# [Page extract]
# time to upgrade my CCTV cameras



## griffin1907 (Mar 4, 2006)

Hi all,

One of my trusty Swann Cameras has decided to stop recording. I’m seeing this as a good excuse to upgrade. Will any PNC cabled camera connect & work with my Swann DVR? If so, what do you recommend. One camera that covers the cars covers a dark area so good night vision & range for that one would be great.

Cheers in advance.


----------



## Pauly.22 (Nov 15, 2009)

I’d use this as a chance to get rid of Swann altogether. I’ve got them, they haven’t worked in months. 

Asked Swann and they said they don’t know what’s wrong with them, 

I’d get a hikvision set up.


----------



## Dave50 (Mar 14, 2013)

Another vote for hikvision (I’m sure they are owned by the Chinese government)


----------



## AnthonyUK (Jul 25, 2018)

Agree on Hikvision. Really good quality for the price. I think you will be limited in video resolution with a cabled setup rather than IP based.

I have some 4k Hikvision cams recording to a Synology NAS.


----------



## Tyrefitter (Feb 13, 2010)

# [What to work on]
• A. Summarize the CCTV upgrade thread in two sentences.
• B. In the CCTV upgrade thread, what does AnthonyUK record his 4K Hikvision cameras to?
• C. Proceed with the CCTV upgrade thread from the point where it stops.
The listing that comes next is separate material, unrelated to the CCTV upgrade thread.

# [Provided material]
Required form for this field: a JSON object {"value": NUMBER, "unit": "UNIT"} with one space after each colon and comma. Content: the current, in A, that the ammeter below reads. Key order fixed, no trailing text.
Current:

# [Task answers]
• A. After one of their Swann cameras stopped recording, griffin1907 asks whether any PNC cabled camera will work with a Swann DVR and wants a recommendation with good night vision and range for a dark area. Replies urge dropping Swann in favor of Hikvision, and one poster notes that a cabled setup may limit video resolution compared with an IP-based one.

• B. A Synology NAS.

• C.
Another one for HIK,,ive got swann at home which is ok for now but I have HIK 5mp at my business & I can't fault it.

Andy


----------



## Cyclonetog (Jul 22, 2018)

I work for a security company. We only fit Hik.


----------



## LeeH (Jan 29, 2006)

Tyrefitter said:


> Another one for HIK,,ive got swann at home which is ok for now but I have HIK 5mp at my business & I can't fault it.
> 
> Andy


Hik make the Swann cams that I've seen.

Sent from my iPhone using Tapatalk Pro


----------



## Tyrefitter (Feb 13, 2010)

LeeH said:


> Hik make the Swann cams that I've seen.
> 
> Sent from my iPhone using Tapatalk Pro


The cameras I have at home are totally different to the ones at my business.Im not saying they don't make them but I have the 5mp dome cameras at work.

Andy


----------



## griffin1907 (Mar 4, 2006)

So after doing a bit of searching I'm looking at a kit from here https://www.cctvkits.co.uk/brands/hikvision/hikvision-ip-range.html

I'm going for 2 standard bullet cameras & one of the zoom bullets to cover the cars. Going to call them this week to check it'll do everything I want it to.


----------



## Dave50 (Mar 14, 2013)

When I looked into my cctv system, bullet camera’s suffer from spider webs and domes suffer from reflections, I went for turrets and had no probs. If you want some screen shots pm me


----------



## griffin1907 (Mar 4, 2006)

The issue I have is the cameras are mounted on the wall. I see a lot of cameras are for facia fitting etc but then they’d be far too high to pick any detail up. Spider webs are a bit of an issue, mother some spider x & rag doesn’t clear usually.


----------



## Dave50 (Mar 14, 2013)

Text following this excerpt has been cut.